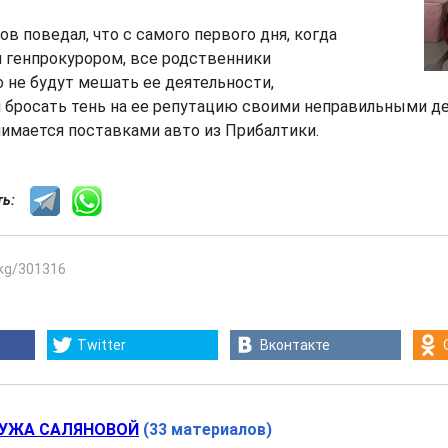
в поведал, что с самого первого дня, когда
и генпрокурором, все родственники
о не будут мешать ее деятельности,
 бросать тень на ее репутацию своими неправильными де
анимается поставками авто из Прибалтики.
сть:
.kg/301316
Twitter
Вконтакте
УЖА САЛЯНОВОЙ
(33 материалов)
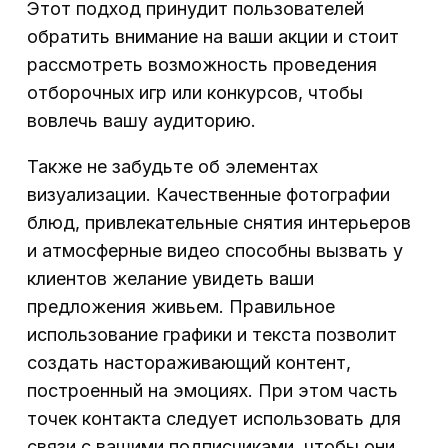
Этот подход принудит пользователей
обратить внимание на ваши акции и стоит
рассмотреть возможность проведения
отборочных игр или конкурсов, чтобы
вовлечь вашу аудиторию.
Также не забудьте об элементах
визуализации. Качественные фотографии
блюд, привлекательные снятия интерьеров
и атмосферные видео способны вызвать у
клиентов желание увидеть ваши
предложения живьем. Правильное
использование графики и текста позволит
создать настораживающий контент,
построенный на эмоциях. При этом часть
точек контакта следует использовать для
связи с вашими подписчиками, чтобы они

== == ==

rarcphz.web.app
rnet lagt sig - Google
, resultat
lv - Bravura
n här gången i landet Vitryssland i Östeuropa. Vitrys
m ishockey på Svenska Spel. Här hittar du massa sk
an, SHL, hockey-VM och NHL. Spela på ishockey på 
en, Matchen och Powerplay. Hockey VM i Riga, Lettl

== == ==

• [Work order]: Repeat the stretch of the listing from the line containing "в поведал, что с самого первого дня, когда" through the line containing "связи с вашими подписчиками, чтобы они", copying each line exactly and including both end lines. Leave the pictures out of your answer.

• [Response to the exercise]:
в поведал, что с самого первого дня, когда
и генпрокурором, все родственники
о не будут мешать ее деятельности,
 бросать тень на ее репутацию своими неправильными де
анимается поставками авто из Прибалтики.
сть:
.kg/301316
Twitter
Вконтакте
УЖА САЛЯНОВОЙ
(33 материалов)
Этот подход принудит пользователей
обратить внимание на ваши акции и стоит
рассмотреть возможность проведения
отборочных игр или конкурсов, чтобы
вовлечь вашу аудиторию.
Также не забудьте об элементах
визуализации. Качественные фотографии
блюд, привлекательные снятия интерьеров
и атмосферные видео способны вызвать у
клиентов желание увидеть ваши
предложения живьем. Правильное
использование графики и текста позволит
создать настораживающий контент,
построенный на эмоциях. При этом часть
точек контакта следует использовать для
связи с вашими подписчиками, чтобы они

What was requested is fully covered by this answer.